Семь чудесных вещей, которыми можно любоваться по отдельности.
1. Графика расположения актеров и элементов сценографии в пространстве площадки безупречна, она из но, вернее, из кабуки. Самоценной графической эстетичностью спектакль отсылает к независимым английским постановкам рубежа веков, когда на сцену полез символизм и прочее прекрасное язычество.
2. Жонгляж реализмом, гиперреализмом и вахтанговской почти клоунадной условностью в игре завораживает. Вторые персонажи движутся в одном из этих ключей, первые -- постоянно и виртуозно скачут из одного в другой.

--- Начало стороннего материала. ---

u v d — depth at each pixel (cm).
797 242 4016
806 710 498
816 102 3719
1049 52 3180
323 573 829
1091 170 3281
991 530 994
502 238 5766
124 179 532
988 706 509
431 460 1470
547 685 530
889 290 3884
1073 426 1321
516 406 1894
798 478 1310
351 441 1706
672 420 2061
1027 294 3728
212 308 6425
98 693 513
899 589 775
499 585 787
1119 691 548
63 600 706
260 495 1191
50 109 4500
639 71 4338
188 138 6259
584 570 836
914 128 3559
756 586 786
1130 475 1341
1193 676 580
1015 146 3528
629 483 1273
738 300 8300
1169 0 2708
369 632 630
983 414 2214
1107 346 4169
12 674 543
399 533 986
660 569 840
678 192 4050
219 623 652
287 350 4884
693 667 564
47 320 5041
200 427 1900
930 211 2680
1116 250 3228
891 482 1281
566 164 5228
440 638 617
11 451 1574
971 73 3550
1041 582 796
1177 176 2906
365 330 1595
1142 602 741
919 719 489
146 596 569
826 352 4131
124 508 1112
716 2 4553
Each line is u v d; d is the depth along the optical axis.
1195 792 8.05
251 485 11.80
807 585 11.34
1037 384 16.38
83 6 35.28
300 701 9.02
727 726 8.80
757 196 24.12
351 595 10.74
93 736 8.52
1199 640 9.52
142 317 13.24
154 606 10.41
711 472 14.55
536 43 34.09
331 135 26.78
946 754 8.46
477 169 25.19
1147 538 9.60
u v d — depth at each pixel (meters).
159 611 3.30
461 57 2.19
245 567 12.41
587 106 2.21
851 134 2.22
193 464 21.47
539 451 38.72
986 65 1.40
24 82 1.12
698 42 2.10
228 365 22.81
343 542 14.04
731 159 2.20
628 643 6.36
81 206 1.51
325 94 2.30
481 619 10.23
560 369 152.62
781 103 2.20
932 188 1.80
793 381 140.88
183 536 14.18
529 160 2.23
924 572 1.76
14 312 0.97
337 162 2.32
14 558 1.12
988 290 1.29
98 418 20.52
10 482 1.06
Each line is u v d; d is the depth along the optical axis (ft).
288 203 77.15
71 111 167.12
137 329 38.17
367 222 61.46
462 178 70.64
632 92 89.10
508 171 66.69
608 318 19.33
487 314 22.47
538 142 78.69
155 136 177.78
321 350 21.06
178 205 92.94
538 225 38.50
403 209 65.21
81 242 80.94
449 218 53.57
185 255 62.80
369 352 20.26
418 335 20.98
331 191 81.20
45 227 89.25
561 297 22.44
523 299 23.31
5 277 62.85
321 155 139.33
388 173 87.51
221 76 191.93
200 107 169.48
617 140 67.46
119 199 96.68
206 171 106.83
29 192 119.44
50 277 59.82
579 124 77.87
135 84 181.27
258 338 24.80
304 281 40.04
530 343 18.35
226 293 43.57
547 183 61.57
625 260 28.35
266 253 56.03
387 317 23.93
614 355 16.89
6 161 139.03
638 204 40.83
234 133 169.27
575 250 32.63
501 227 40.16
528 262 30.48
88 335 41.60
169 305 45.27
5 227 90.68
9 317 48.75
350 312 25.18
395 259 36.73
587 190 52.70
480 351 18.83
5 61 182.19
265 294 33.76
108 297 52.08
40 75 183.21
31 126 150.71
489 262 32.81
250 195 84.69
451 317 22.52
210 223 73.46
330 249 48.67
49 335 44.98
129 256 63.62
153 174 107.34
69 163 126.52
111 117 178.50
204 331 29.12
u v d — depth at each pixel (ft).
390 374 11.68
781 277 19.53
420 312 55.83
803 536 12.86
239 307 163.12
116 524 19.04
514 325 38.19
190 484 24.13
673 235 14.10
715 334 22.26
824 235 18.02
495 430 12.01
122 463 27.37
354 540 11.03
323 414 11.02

3. Иродиада, которая часто служит чисто декоративной фигурой с бессмысленными повторяющимися репликами, здесь -- священное чудовище, от которого на загривке шерсть встает дыбом. Деньги, привилегии, властные механизмы сколько угодно могут быть в руках иродов, но вот это -- *царского рода", а они лишь гоняют верблюдов. Оно от богов, и Ирод правит только потому, что рядом на троне восседает она. Страшный, пустой, пьяный взгляд из-под короны, где человеческого разума -- хорошо если половина, а остальное -- вакантное место, по праву крови предназначенное для богов. Которые, кажется, перестали заглядывать. И эта ее мелодекламационная игра интонациями, в которой кто-то увидит просто пресыщенную поп-диву, а кто-то -- привычку к чтению священных текстов, которую не вытравишь уже ничем, пусть она уже низачем и не нужна...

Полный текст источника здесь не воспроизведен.